Learning-based Single View to 3D
- Here, I designed a Single view to 3D reconstruction pipeline, for image-to-voxel, image-to-mesh, and image-to-point cloud generation
- I achieved an F1-score of 0.88 for the point cloud reconstruction and also extended the network for occupancy queries
Single View to 3D reconstruction is a recent research topic in 3D vision. This involves building neural networks that are capable of producing a 3D representation of an object provided in an image. Thid project deals woth these kind of networks. I built three different models, aimed for image-voxel, image-mesh, and image-point cloud reconstruction. This project has been implemented in Python3 and uses packages - PyTorch, PyTorch3D, NumPy, and Matplotlib. This project was implemented as a part of my Spring 2023 course at CMU, Learnig for 3D Vision, taught by Prof. Shubham Tulsiani.
Image to Voxel
The neural network used for this part can be seen in the image below. An input image is fed through a ResNet Encoder and an output 1D embedding of size 512 (shown in green) is recieved. This is passed through the decoder, which starts with an MLP (shown in orange). The output of this MLP (size 2048) is unflattened into a tensor of size (256,2,2,2). This is fed into multiple 3D deconvolutional layers, which give ouput a voxel grid of size (32,32,32) at the end (shown in red). Each of the MLPs and the deconvolutional layers, except the last one, have a Relu activation and BatchNorm in front of them.

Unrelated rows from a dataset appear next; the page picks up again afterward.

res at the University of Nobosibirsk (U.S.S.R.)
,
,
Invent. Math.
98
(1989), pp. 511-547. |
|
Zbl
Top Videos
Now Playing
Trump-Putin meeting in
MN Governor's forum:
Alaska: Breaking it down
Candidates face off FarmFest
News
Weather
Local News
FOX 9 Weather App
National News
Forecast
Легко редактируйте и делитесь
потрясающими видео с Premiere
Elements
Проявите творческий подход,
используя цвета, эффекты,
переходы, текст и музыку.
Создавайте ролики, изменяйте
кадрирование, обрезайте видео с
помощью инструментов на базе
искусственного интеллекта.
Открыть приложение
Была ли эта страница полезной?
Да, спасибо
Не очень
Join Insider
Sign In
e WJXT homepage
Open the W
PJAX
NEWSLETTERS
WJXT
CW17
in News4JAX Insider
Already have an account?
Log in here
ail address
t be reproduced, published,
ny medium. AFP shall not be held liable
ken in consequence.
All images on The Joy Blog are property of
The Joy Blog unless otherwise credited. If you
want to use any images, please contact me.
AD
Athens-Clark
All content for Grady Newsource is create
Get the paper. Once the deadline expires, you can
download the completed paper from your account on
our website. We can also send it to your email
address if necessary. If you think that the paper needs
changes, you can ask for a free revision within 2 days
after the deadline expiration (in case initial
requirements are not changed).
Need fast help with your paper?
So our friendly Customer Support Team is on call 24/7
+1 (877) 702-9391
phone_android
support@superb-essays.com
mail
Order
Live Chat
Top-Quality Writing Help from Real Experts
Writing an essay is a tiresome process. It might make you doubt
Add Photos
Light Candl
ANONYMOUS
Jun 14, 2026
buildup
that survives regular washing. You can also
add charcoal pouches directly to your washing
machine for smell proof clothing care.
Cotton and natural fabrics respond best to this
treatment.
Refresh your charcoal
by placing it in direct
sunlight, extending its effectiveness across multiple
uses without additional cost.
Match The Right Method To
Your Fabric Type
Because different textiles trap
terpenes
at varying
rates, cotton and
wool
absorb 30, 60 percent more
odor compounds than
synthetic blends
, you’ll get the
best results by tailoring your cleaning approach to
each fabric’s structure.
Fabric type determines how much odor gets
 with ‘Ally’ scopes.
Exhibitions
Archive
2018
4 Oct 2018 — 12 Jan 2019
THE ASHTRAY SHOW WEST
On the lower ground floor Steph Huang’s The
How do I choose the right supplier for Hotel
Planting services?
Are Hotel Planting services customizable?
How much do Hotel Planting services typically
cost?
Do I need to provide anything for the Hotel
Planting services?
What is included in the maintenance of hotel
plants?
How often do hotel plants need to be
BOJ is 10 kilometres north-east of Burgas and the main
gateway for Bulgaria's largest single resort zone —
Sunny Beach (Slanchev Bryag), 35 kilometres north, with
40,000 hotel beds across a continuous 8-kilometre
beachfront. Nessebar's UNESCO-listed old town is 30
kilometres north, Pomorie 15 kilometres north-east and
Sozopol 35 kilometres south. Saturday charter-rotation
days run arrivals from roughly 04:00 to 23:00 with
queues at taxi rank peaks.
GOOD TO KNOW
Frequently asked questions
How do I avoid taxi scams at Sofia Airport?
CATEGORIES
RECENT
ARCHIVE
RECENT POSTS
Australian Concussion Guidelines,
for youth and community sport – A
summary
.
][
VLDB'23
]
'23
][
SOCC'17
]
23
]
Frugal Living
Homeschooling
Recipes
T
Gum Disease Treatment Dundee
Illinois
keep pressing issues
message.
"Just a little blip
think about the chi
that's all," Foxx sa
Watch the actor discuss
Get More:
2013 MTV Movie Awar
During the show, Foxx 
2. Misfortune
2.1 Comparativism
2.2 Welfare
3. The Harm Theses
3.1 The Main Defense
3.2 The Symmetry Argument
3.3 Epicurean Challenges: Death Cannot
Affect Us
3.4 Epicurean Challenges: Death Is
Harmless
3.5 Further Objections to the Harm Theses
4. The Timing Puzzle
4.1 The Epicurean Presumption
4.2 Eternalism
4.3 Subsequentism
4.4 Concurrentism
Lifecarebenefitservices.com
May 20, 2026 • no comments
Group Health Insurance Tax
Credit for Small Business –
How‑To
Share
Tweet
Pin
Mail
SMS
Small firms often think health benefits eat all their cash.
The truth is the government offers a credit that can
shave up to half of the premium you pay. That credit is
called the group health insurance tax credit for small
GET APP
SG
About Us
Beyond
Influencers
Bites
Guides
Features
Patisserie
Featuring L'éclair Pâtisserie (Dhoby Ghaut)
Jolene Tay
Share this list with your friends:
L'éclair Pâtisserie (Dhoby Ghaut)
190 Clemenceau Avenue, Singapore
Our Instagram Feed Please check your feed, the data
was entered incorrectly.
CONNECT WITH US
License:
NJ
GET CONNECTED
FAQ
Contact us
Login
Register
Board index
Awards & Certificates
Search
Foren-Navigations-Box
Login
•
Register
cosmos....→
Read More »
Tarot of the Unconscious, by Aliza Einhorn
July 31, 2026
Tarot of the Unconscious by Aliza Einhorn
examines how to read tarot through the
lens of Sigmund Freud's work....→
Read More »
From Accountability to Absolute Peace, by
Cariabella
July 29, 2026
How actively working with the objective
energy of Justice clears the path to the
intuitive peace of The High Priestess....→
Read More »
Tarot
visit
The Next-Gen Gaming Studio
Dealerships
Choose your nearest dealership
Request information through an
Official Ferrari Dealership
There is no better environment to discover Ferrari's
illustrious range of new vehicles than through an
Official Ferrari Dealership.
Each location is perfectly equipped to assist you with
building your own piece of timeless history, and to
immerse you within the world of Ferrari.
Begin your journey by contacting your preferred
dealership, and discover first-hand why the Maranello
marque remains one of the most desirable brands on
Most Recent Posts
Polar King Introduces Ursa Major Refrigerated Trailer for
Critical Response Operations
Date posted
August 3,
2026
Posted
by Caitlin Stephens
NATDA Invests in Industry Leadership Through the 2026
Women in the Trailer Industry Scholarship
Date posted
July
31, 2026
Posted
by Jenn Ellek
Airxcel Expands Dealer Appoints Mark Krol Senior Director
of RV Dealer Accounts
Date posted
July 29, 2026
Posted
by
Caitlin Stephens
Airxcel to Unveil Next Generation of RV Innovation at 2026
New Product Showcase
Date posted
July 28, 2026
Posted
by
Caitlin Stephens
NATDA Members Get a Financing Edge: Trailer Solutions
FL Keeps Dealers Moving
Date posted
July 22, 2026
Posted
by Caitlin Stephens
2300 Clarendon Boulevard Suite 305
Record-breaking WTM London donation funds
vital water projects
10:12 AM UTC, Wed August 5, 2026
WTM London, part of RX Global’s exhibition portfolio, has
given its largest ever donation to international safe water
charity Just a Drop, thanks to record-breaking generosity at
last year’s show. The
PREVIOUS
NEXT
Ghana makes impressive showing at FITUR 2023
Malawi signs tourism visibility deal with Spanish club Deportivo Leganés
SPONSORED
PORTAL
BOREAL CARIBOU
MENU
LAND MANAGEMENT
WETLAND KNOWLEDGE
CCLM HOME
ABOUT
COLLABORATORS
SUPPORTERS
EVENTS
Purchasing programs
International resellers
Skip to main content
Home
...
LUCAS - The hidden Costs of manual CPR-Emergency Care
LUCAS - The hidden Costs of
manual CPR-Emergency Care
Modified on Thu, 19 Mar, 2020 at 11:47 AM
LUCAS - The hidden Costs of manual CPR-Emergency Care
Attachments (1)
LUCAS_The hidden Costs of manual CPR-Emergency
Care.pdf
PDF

The model was trained on multiple images of multiple chair images for ~5000 epochs. The results can be seen below
Image to Point Cloud
The model used for this part is shown below. The initial structure of the decoder for this case is similar to the previous one, the voxel case. We use a ResNet Encoder and then put a multi-layer perceptron (MLP) as the decoder. The output of this decoder is a tensor of size number of points X 3. This ouput is then resized to (number of points , 3). The reason for choosing an MLP instead of a deconvolutional layer is that point clouds are of discrete nature, rather than the continuous nature of voxels.
The training was for this model was similar to that for the voxel case, with multiple chair images and ~5000 epochs. The results can be seen below.
Image to Mesh
The model used for this case is same as the one used for point cloud case, with the exception of the output tensor now being number of mesh vertices X 3. The output is resized to (number of points , 3) and then converted into a mesh using PyTorch3D.structures.Meshes.
The training was for this model was similar to that for the voxel case, with multiple chair images and ~5000 epochs. The results can be seen below.
Quantative Results
The quantitativce results of the models acn be seen below. Specifically, it shows the results of the F1-score for the 3 models at different thresholds. Left-to-Right the figures are for Voxels, Point Clouds, and Meshes.